Trump Commutes A Dozen Incarcerated For Cannabis & One Full Pardon

The defendants, some of whom were serving life sentences, mostly had their sentences commuted rather than receiving full pardons — meaning their sentences were ended or reduced while their conviction still stands. Some of them came from states where marijuana is legal. Reports Yahoo Finance

One person who did receive a full pardon is Lynn Barney of Utah, who had already been released from prison after serving 35 months for possessing a firearm, after a prior conviction for distributing marijuana. The White House described him as a “model citizen” devoted to his work and children.
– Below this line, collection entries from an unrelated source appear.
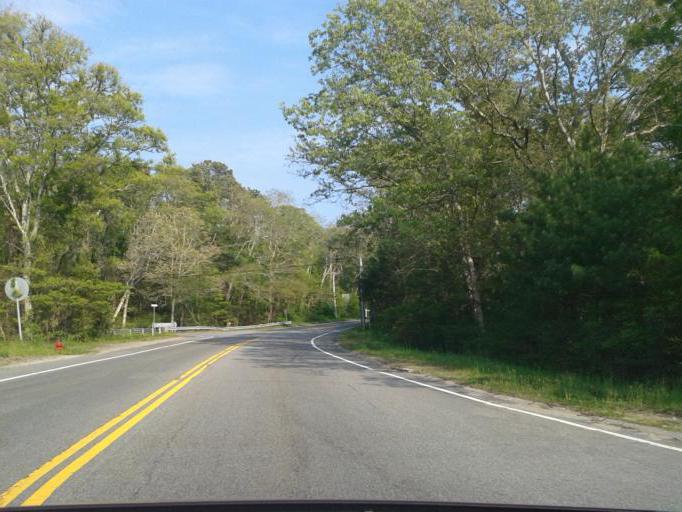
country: US
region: Massachusetts
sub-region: Barnstable County
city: West Falmouth
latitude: 41.5942
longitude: -70.6268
Those who received clemency

  • Craig Cesal, 61, was serving a life sentence and temporarily on home confinement to prevent the contraction of COVID-19. In 2002, Cesal was convicted of conspiring to distribute marijuana, after leasing tractor-trailers to marijuana smugglers who transported the drug from Mexico, across the Texas border, and into Georgia. In Cesal’s home state of Illinois, recreational sale and use of marijuana is now legal. “I never received any direct revenue from marijuana,” Cesal told the Chicago Sun-Times.
  • James Romans of Indiana was arrested in 2010 and sentenced to life in prison, without parole, for conspiracy to distribute marijuana. His sentence was commuted after serving 10 years. The White House noted that he’s a father and a grandfather.
  • Jonathon Braun’s sentence was commuted after serving 5 years of a 10-year sentence. In 2019, he was sentenced for an earlier 2011 guilty plea for conspiracy to import marijuana and to commit money laundering. The year he was convicted, Bloomberg reported that Braun built a predatory lending company while he was free on bail.
  • Noah Kleinman, 45, had his sentence commuted after serving 6 years of a nearly 20-year sentence. He was convicted in California in 2014 of illegally distributing marijuana.
  • Ferrell Damon Scott received a commutation of a life sentence, and the support of former Acting United States Attorney Sam Sheldon, who prosecuted his case but argued that he “strongly does not believe” that a life sentence was warranted. Scott was handed a mandatory life sentence and had served 9 years for possession with intent to distribute marijuana.